■ Activity A
Transcribe the article on the Royal Domain of Laeken, beginning at the words "The Royal Domain of Laeken (Domaine" and stopping after "the Royal Domain.".
■ Activity B
Pick up the article on the Royal Domain of Laeken after its last sentence and keep writing it.

■ Document excerpt
+===+

Private estate in Brussels, Belgium

The Royal Domain of Laeken (Domaine royal de Laeken; Koninklijk Domein van Laken) is a private estate in Laeken, in the north-west of the City of Brussels, Belgium. The Royal Domain, which is managed by the Belgian Royal Trust, covers 186 ha and consists of three separate private parks containing royal residences and buildings, including the Royal Palace of Laeken, the official residence of the King and Queen of the Belgians. Laeken Park, an urban public park, is also located in the middle of the Royal Domain.

==Description==

The Royal Domain of Laeken is extensive, about 460 acre, or slightly smaller than Monaco. The gardens are surrounded by walls and iron gates, and are closed to the public, although there have been calls for the king to open at least a portion of the park for public use amid the COVID-19 pandemic in Belgium.

+===+

■ Data under study
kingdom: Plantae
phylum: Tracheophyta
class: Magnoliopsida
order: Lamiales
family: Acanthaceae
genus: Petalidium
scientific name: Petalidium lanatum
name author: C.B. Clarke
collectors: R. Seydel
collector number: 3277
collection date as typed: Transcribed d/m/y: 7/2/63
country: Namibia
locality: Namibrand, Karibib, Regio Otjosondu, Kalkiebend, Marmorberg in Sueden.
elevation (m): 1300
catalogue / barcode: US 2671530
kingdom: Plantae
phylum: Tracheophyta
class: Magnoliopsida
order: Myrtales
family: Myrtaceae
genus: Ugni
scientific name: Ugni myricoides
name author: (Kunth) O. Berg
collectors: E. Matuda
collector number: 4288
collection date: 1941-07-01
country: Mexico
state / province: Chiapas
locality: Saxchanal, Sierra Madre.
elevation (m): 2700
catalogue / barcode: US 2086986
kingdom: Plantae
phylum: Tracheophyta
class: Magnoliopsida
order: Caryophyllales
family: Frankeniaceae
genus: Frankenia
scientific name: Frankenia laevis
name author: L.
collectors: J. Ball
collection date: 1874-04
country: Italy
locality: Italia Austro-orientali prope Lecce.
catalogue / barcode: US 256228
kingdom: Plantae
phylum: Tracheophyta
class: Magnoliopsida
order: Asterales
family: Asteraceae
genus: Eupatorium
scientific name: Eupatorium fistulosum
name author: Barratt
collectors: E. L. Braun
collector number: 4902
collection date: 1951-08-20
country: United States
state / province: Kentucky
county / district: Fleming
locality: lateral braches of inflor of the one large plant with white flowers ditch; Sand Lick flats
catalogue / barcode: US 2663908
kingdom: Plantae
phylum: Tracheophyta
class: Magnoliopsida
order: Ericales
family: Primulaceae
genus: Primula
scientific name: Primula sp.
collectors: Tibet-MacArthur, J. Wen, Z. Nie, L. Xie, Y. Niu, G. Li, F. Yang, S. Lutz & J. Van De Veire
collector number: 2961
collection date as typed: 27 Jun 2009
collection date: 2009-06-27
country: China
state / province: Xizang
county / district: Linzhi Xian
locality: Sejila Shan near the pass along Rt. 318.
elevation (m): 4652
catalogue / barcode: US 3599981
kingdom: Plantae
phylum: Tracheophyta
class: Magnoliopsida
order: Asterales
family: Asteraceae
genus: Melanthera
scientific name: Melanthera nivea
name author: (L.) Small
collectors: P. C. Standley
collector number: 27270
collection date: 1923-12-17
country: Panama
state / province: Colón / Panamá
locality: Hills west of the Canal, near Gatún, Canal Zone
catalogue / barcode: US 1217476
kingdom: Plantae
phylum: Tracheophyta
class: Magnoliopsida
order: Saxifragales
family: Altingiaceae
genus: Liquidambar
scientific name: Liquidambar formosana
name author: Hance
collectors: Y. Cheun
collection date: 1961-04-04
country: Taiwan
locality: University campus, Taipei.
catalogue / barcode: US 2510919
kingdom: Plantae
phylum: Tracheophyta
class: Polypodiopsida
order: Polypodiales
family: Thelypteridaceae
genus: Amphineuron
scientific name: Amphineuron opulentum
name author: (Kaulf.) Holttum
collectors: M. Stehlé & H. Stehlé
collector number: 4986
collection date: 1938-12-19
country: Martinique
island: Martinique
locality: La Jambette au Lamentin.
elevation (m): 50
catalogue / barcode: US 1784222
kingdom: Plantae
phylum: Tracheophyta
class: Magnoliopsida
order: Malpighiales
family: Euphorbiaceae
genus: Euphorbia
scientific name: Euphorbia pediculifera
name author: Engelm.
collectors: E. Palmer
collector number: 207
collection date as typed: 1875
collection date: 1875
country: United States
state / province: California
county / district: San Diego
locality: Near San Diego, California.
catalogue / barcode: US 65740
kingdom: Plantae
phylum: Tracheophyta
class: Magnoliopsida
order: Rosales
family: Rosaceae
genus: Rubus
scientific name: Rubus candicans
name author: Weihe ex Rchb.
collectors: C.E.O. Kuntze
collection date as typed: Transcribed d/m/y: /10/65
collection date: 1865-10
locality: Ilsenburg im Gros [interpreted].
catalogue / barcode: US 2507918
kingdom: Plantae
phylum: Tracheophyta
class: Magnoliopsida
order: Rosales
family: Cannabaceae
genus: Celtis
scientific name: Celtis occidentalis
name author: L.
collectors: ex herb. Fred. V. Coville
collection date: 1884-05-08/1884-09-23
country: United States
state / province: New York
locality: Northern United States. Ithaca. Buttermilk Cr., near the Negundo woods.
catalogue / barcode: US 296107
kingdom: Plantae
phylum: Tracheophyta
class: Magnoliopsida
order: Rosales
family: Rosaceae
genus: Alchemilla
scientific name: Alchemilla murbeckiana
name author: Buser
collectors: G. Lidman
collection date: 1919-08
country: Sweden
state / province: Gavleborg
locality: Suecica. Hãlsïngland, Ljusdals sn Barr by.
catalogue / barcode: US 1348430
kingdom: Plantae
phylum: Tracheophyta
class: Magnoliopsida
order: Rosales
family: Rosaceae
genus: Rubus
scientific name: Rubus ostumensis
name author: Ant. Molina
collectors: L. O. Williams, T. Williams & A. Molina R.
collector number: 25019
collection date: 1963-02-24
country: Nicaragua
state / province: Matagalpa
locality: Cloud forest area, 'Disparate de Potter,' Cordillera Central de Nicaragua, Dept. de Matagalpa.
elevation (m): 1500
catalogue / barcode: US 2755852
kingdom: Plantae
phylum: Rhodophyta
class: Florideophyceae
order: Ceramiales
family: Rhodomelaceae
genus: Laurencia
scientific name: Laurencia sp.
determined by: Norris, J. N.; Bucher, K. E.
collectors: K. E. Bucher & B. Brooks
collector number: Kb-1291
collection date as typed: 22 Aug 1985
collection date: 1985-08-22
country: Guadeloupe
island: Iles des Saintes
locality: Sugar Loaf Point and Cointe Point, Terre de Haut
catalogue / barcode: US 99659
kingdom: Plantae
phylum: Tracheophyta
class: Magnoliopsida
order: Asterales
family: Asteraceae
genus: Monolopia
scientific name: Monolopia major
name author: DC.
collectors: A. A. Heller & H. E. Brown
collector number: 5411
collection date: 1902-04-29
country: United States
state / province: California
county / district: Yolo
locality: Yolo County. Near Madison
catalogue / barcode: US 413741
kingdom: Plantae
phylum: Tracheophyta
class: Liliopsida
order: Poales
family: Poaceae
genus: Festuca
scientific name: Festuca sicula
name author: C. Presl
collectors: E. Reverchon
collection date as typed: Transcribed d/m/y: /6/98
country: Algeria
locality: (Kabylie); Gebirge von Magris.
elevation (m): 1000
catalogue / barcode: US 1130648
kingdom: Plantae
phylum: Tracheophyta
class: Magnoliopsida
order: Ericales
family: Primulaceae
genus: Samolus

+===+

■ Expected output A
The Royal Domain of Laeken (Domaine royal de Laeken; Koninklijk Domein van Laken) is a private estate in Laeken, in the north-west of the City of Brussels, Belgium. The Royal Domain, which is managed by the Belgian Royal Trust, covers 186 ha and consists of three separate private parks containing royal residences and buildings, including the Royal Palace of Laeken, the official residence of the King and Queen of the Belgians. Laeken Park, an urban public park, is also located in the middle of the Royal Domain.

■ Expected output B
The gardens of the Royal Domain are landscaped in English style; the vast park includes lakes, a golf course and artworks. King Leopold II was very closely connected with the designs of his private gardens. It is in these gardens that his only son, Prince Leopold, Duke of Brabant, fell in a pond, and died subsequently from pneumonia, aged only nine. The king had trees planted for his new-born children, which still stand in the park.

There are various pavilions, including the Chinese Pavilion and the Japanese Tower. They were commissioned by Leopold II and now form part of the Museums of the Far East. The rooms of the Chinese Pavilion are designed in chinoiserie Louis XIV and Louis XVI styles. They are decorated with Chinese motifs, chinaware and silverware. The Japanese Tower is a pagoda (known as a Tō), inspired by a construction Leopold II saw at the Paris Exposition of 1900. Leopold II commissioned his architect Alexandre Marcel to build him a similar one in Laeken.

In the gardens live several colonies of wild Canada geese, hundreds of cormorants and other large birds. The gardens are also home to one of the biggest colonies of herons in the country.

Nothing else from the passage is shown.